In 12 of the 14 countries surveyed, a higher percentage thought the US had done a worse job than China in dealing with the coronavirus outbreak, but the origins of the virus continue to raise questions about how many lives might have been saved around the world if China had been open about the risks in late 2019.

There is "little confidence in President Xi to do the right thing in world affairs." According to the report, a median of 78 percent, and at least seven in ten respondents in every country surveyed, said they have little or no confidence that he will "do the right thing."

It's little surprise that these numbers have risen sharply over the past year when, beyond China's COVID cover-up and its repression in Hong Kong and Xinjiang, we add its aggressive territorial claims in the South China Sea, its border fights with India, new attention paid to the scale and sophistication of its domestic surveillance network, stories about the poorly made products it shipped to Europe as part of coronavirus aid packages, and its belligerent response to criticism.

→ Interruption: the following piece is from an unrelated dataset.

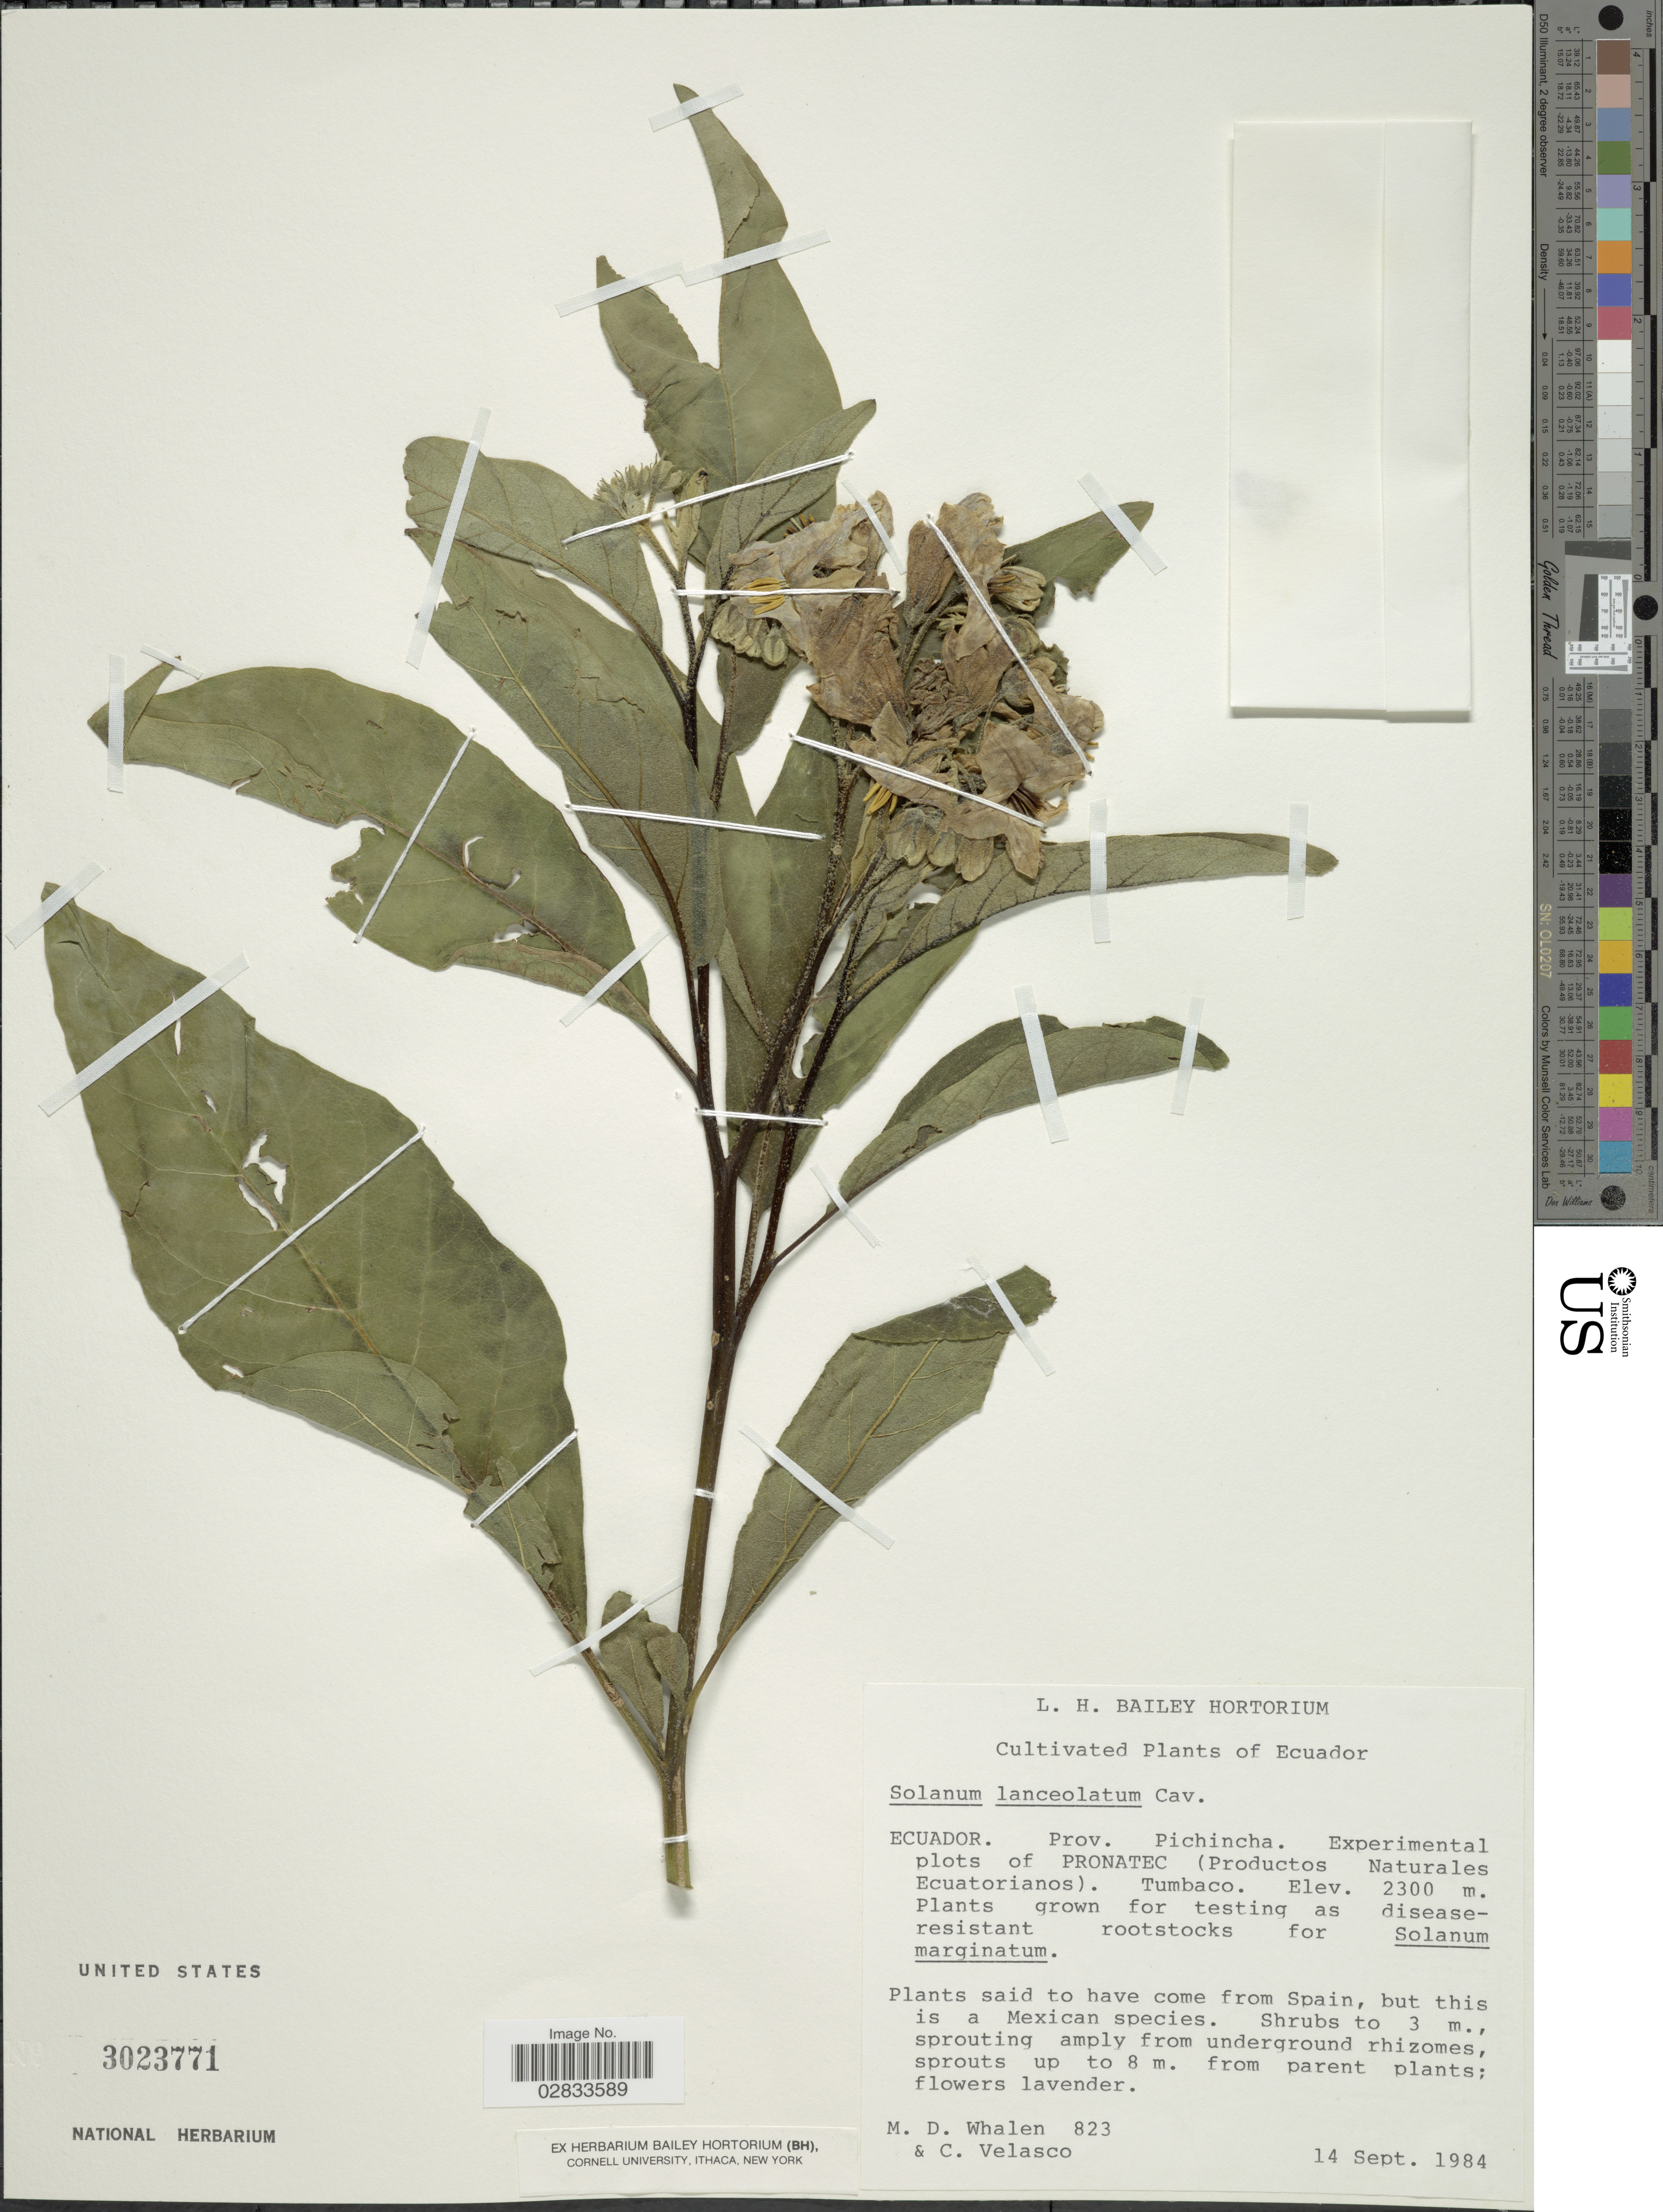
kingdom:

"In Europe, more see China as [the] world's top economic power than [the] U.S." There is also a broad recognition of China's growing strength and importance. In every country except the US, Japan and South Korea, more survey respondents pointed to China as the world's lead economic powerhouse. In part, this reflects the reality that China may be the only major economy to expand in 2020. Maybe it's also an expectation that China will continue to grow faster in the future than its western rivals.

The bottom line: As China continues to offer itself as an alternative to Western international leadership and a solution to more of the world's problems, it can expect both to earn more respect and to provoke more resistance.